Stored rows:
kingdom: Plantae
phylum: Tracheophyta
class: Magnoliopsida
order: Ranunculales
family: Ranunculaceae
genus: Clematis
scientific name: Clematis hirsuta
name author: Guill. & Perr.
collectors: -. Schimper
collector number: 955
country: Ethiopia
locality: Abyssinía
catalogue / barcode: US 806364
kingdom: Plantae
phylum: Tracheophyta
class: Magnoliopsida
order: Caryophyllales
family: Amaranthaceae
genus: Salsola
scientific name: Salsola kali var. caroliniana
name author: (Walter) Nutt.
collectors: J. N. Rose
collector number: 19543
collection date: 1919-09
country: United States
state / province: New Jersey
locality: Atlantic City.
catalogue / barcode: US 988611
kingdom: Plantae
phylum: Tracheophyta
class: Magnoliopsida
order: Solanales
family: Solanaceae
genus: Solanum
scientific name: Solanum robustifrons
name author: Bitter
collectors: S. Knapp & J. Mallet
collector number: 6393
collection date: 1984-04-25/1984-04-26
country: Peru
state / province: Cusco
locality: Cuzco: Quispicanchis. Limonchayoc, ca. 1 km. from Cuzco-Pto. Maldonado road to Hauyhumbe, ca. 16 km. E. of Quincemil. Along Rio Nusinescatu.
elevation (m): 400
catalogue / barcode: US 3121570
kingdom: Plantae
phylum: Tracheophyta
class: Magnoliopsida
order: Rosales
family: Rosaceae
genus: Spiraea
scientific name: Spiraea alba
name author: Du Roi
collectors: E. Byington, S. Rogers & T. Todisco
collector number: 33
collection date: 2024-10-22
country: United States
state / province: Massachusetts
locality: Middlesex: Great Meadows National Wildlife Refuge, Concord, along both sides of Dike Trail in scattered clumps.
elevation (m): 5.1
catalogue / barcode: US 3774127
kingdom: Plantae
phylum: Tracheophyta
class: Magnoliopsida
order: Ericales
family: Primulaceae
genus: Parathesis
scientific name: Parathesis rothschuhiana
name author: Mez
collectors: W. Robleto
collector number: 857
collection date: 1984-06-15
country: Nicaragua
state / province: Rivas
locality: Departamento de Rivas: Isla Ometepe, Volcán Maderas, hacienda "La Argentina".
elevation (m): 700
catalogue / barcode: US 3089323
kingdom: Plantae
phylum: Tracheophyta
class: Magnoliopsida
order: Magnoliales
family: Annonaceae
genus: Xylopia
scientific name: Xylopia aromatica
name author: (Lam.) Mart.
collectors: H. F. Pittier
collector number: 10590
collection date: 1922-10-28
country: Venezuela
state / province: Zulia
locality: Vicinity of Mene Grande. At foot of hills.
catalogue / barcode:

Direction: Write out every line from the entries above as one numbered list, leaving out any blank lines.

Solution for this problem:
1. kingdom: Plantae
2. phylum: Tracheophyta
3. class: Magnoliopsida
4. order: Ranunculales
5. family: Ranunculaceae
6. genus: Clematis
7. scientific name: Clematis hirsuta
8. name author: Guill. & Perr.
9. collectors: -. Schimper
10. collector number: 955
11. country: Ethiopia
12. locality: Abyssinía
13. catalogue / barcode: US 806364
14. kingdom: Plantae
15. phylum: Tracheophyta
16. class: Magnoliopsida
17. order: Caryophyllales
18. family: Amaranthaceae
19. genus: Salsola
20. scientific name: Salsola kali var. caroliniana
21. name author: (Walter) Nutt.
22. collectors: J. N. Rose
23. collector number: 19543
24. collection date: 1919-09
25. country: United States
26. state / province: New Jersey
27. locality: Atlantic City.
28. catalogue / barcode: US 988611
29. kingdom: Plantae
30. phylum: Tracheophyta
31. class: Magnoliopsida
32. order: Solanales
33. family: Solanaceae
34. genus: Solanum
35. scientific name: Solanum robustifrons
36. name author: Bitter
37. collectors: S. Knapp & J. Mallet
38. collector number: 6393
39. collection date: 1984-04-25/1984-04-26
40. country: Peru
41. state / province: Cusco
42. locality: Cuzco: Quispicanchis. Limonchayoc, ca. 1 km. from Cuzco-Pto. Maldonado road to Hauyhumbe, ca. 16 km. E. of Quincemil. Along Rio Nusinescatu.
43. elevation (m): 400
44. catalogue / barcode: US 3121570
45. kingdom: Plantae
46. phylum: Tracheophyta
47. class: Magnoliopsida
48. order: Rosales
49. family: Rosaceae
50. genus: Spiraea
51. scientific name: Spiraea alba
52. name author: Du Roi
53. collectors: E. Byington, S. Rogers & T. Todisco
54. collector number: 33
55. collection date: 2024-10-22
56. country: United States
57. state / province: Massachusetts
58. locality: Middlesex: Great Meadows National Wildlife Refuge, Concord, along both sides of Dike Trail in scattered clumps.
59. elevation (m): 5.1
60. catalogue / barcode: US 3774127
61. kingdom: Plantae
62. phylum: Tracheophyta
63. class: Magnoliopsida
64. order: Ericales
65. family: Primulaceae
66. genus: Parathesis
67. scientific name: Parathesis rothschuhiana
68. name author: Mez
69. collectors: W. Robleto
70. collector number: 857
71. collection date: 1984-06-15
72. country: Nicaragua
73. state / province: Rivas
74. locality: Departamento de Rivas: Isla Ometepe, Volcán Maderas, hacienda "La Argentina".
75. elevation (m): 700
76. catalogue / barcode: US 3089323
77. kingdom: Plantae
78. phylum: Tracheophyta
79. class: Magnoliopsida
80. order: Magnoliales
81. family: Annonaceae
82. genus: Xylopia
83. scientific name: Xylopia aromatica
84. name author: (Lam.) Mart.
85. collectors: H. F. Pittier
86. collector number: 10590
87. collection date: 1922-10-28
88. country: Venezuela
89. state / province: Zulia
90. locality: Vicinity of Mene Grande. At foot of hills.
91. catalogue / barcode:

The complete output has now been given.